((

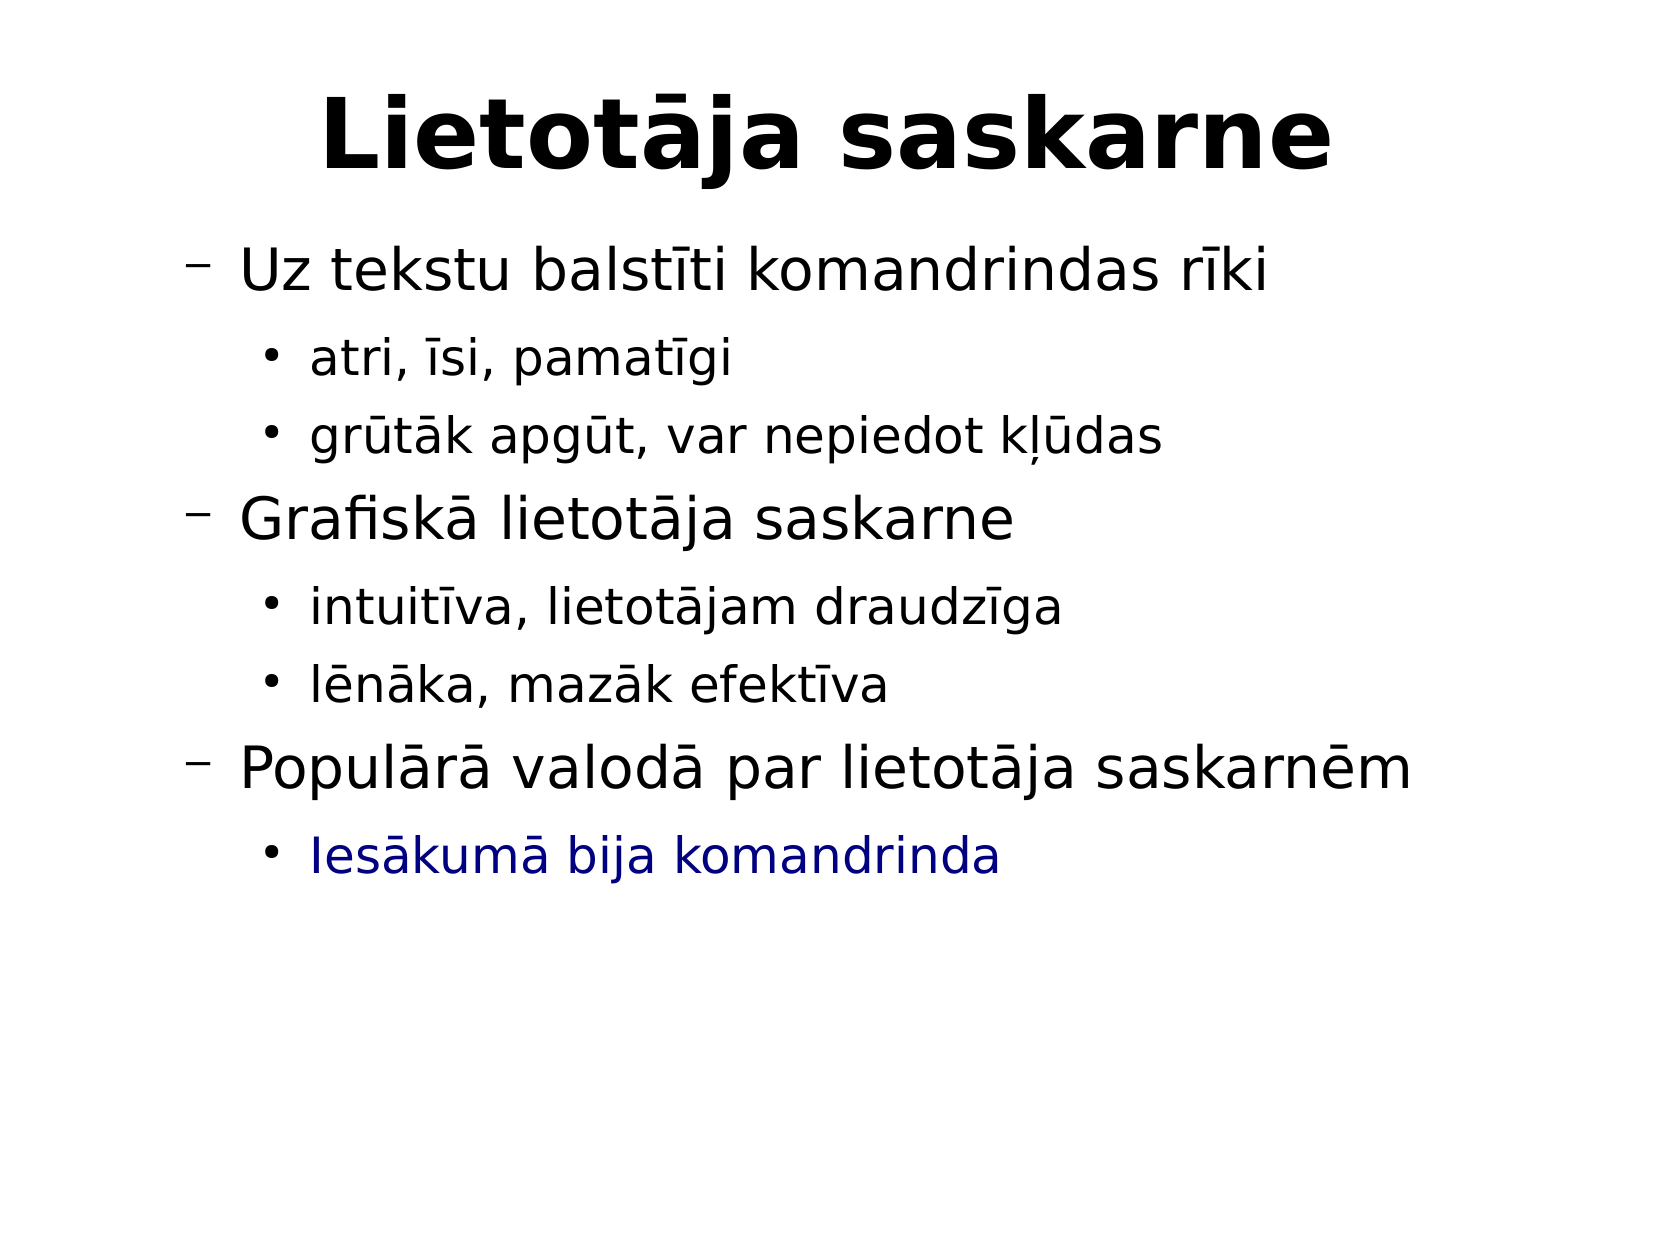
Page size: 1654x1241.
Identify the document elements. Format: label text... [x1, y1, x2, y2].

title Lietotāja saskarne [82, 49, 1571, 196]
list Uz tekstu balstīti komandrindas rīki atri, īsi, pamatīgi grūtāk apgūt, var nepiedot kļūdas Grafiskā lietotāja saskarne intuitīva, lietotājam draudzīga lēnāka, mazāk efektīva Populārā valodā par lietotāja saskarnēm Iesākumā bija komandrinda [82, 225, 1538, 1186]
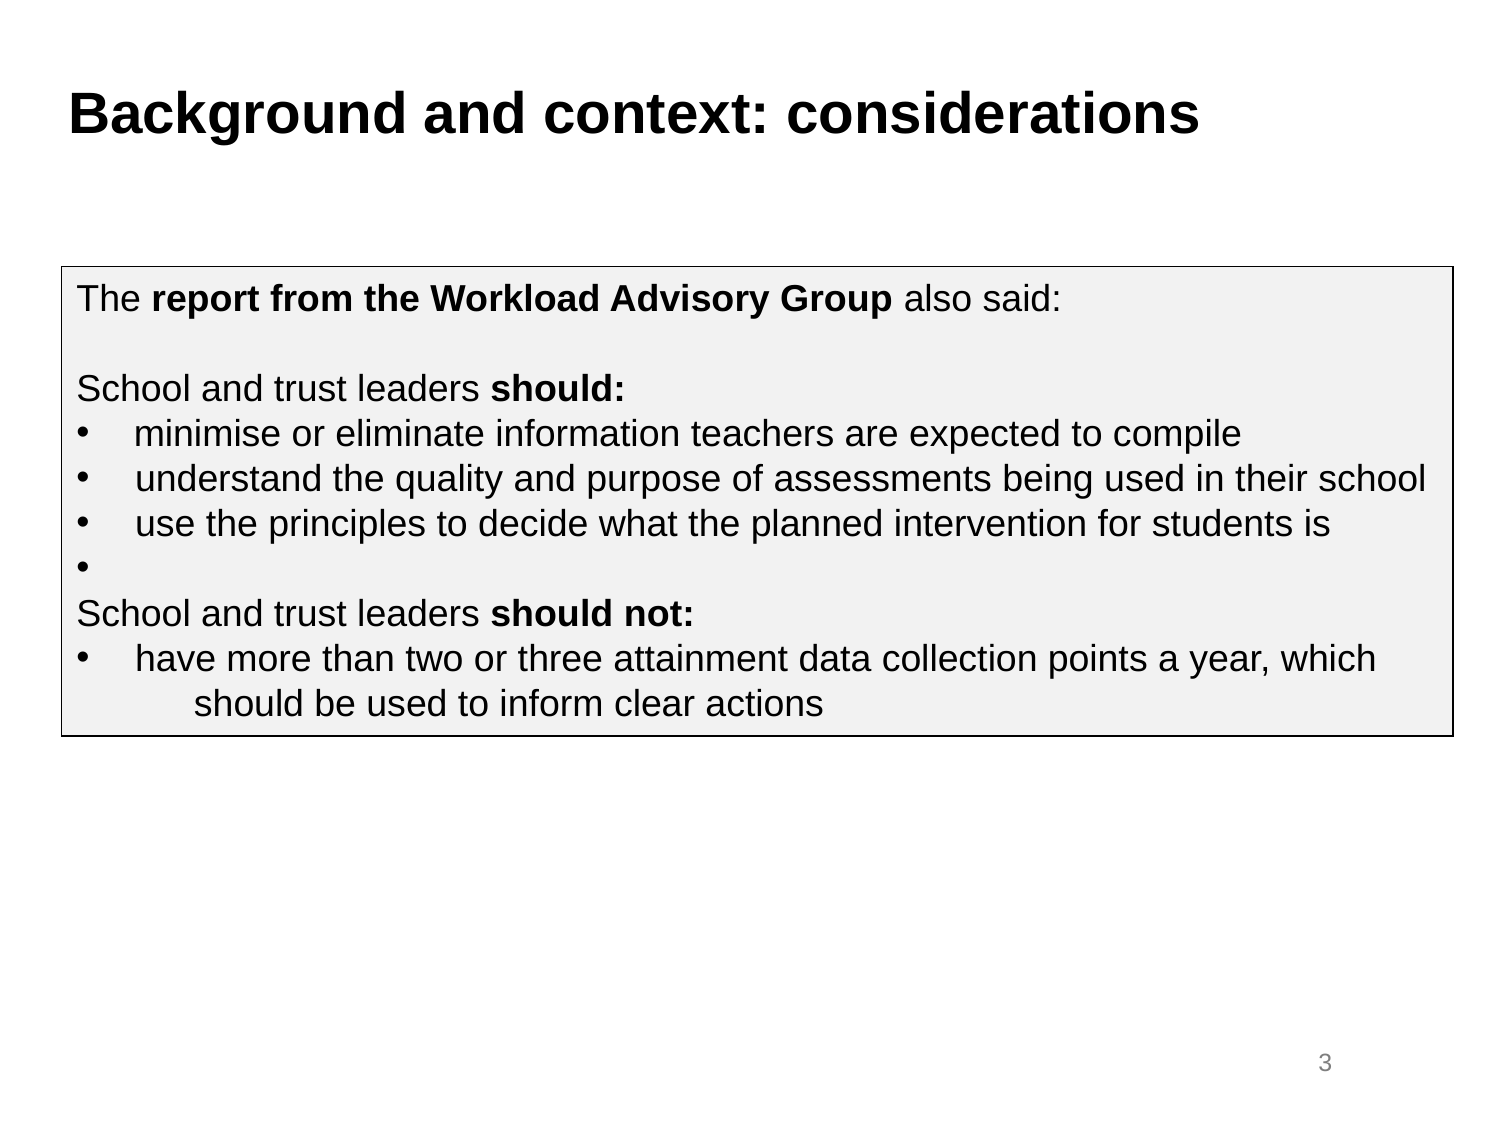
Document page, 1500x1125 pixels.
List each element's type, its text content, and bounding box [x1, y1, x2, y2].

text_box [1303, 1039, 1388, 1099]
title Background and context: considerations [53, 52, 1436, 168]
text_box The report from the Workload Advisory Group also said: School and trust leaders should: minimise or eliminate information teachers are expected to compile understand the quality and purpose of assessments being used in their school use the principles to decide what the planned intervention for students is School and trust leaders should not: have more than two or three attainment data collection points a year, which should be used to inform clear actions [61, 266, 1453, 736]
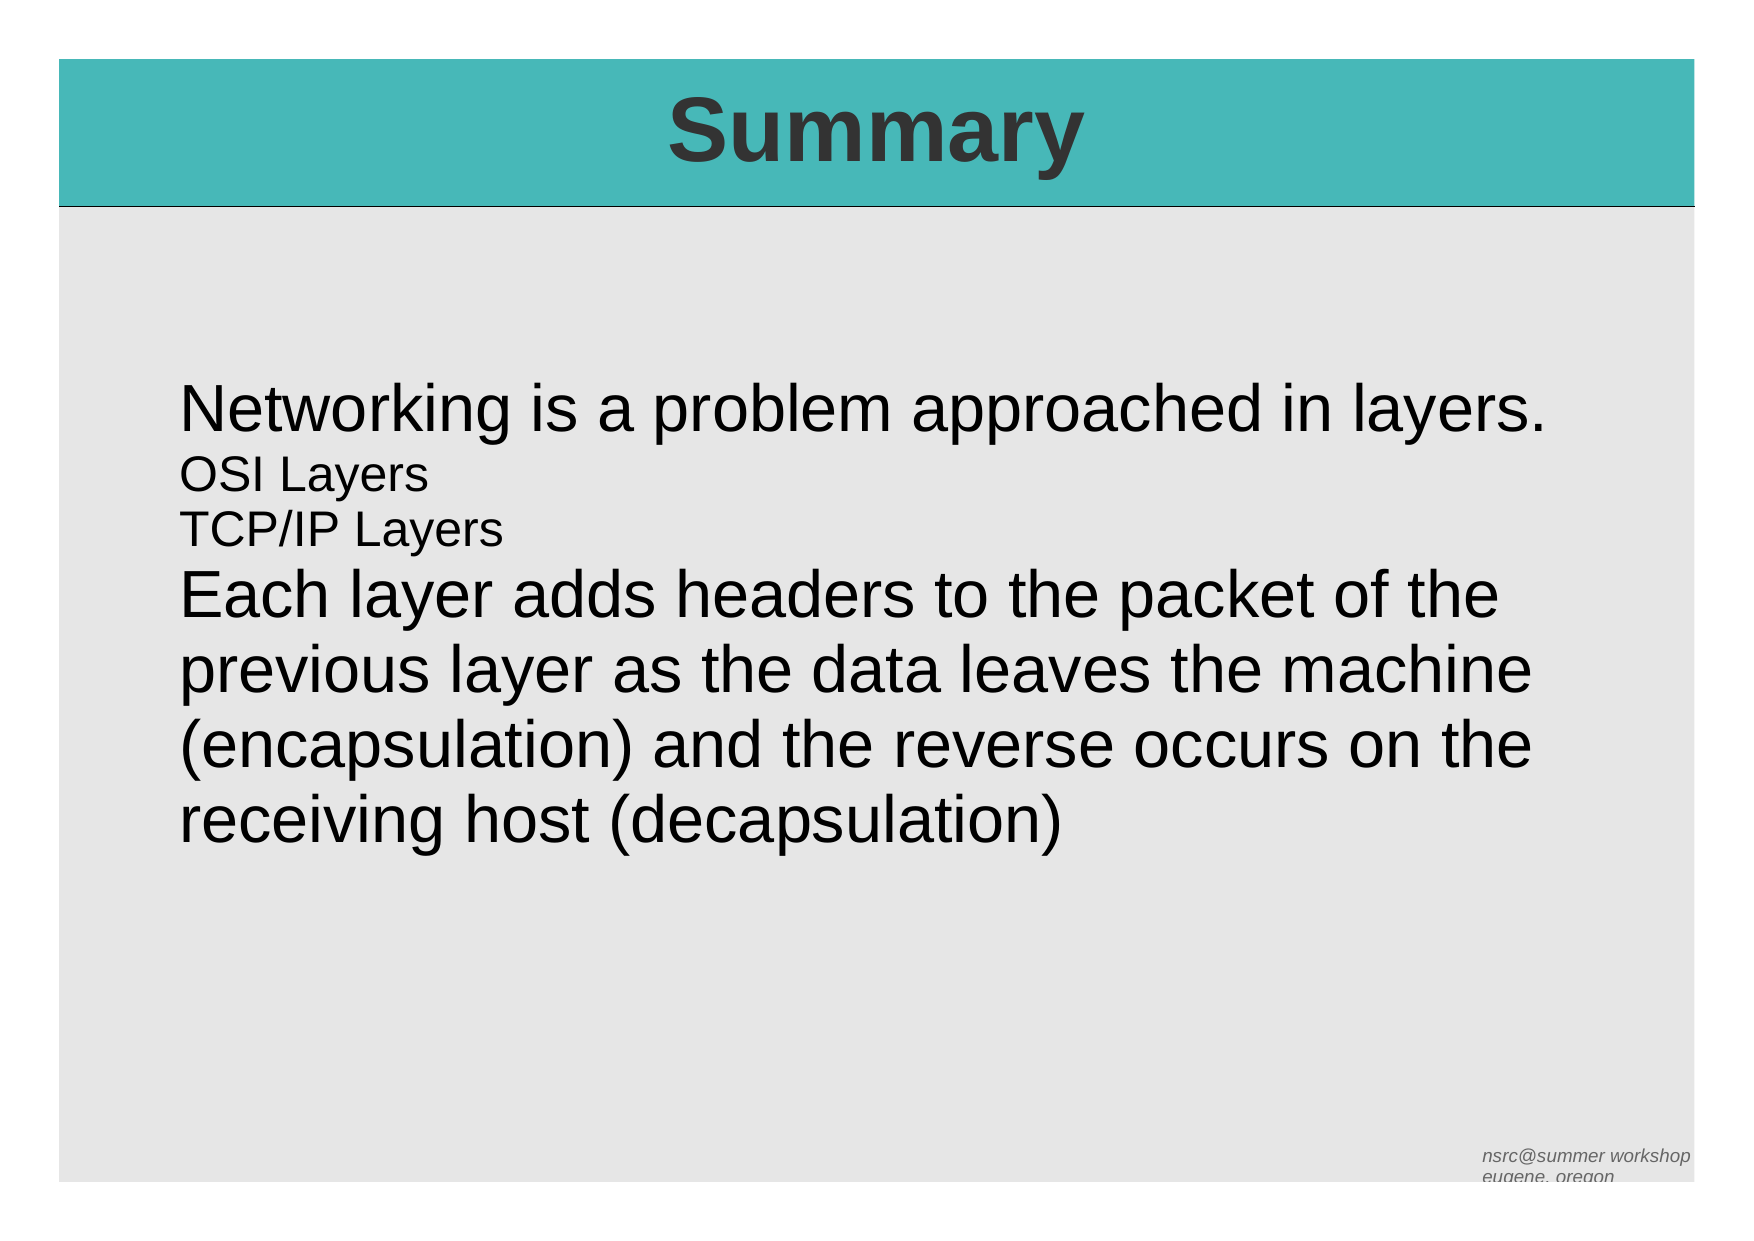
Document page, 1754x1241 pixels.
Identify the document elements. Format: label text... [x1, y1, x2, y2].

))

» **练习说明**
把上面的全部记录逐行原样复制一遍，答案中不要包含图片。

» **任务解答**
Page size: 1654x1241.
Identify the document elements. Format: label text... [x1, y1, x2, y2].

title Lietotāja saskarne [82, 49, 1571, 196]
list Uz tekstu balstīti komandrindas rīki atri, īsi, pamatīgi grūtāk apgūt, var nepiedot kļūdas Grafiskā lietotāja saskarne intuitīva, lietotājam draudzīga lēnāka, mazāk efektīva Populārā valodā par lietotāja saskarnēm Iesākumā bija komandrinda [82, 225, 1538, 1186]
Document page, 1500x1125 pixels.
List each element's type, its text content, and bounding box [x1, y1, x2, y2].

text_box [1303, 1039, 1388, 1099]
title Background and context: considerations [53, 52, 1436, 168]
text_box The report from the Workload Advisory Group also said: School and trust leaders should: minimise or eliminate information teachers are expected to compile understand the quality and purpose of assessments being used in their school use the principles to decide what the planned intervention for students is School and trust leaders should not: have more than two or three attainment data collection points a year, which should be used to inform clear actions [61, 266, 1453, 736]
Document page, 1754x1241 pixels.
Identify the document elements. Format: label text... [x1, y1, x2, y2].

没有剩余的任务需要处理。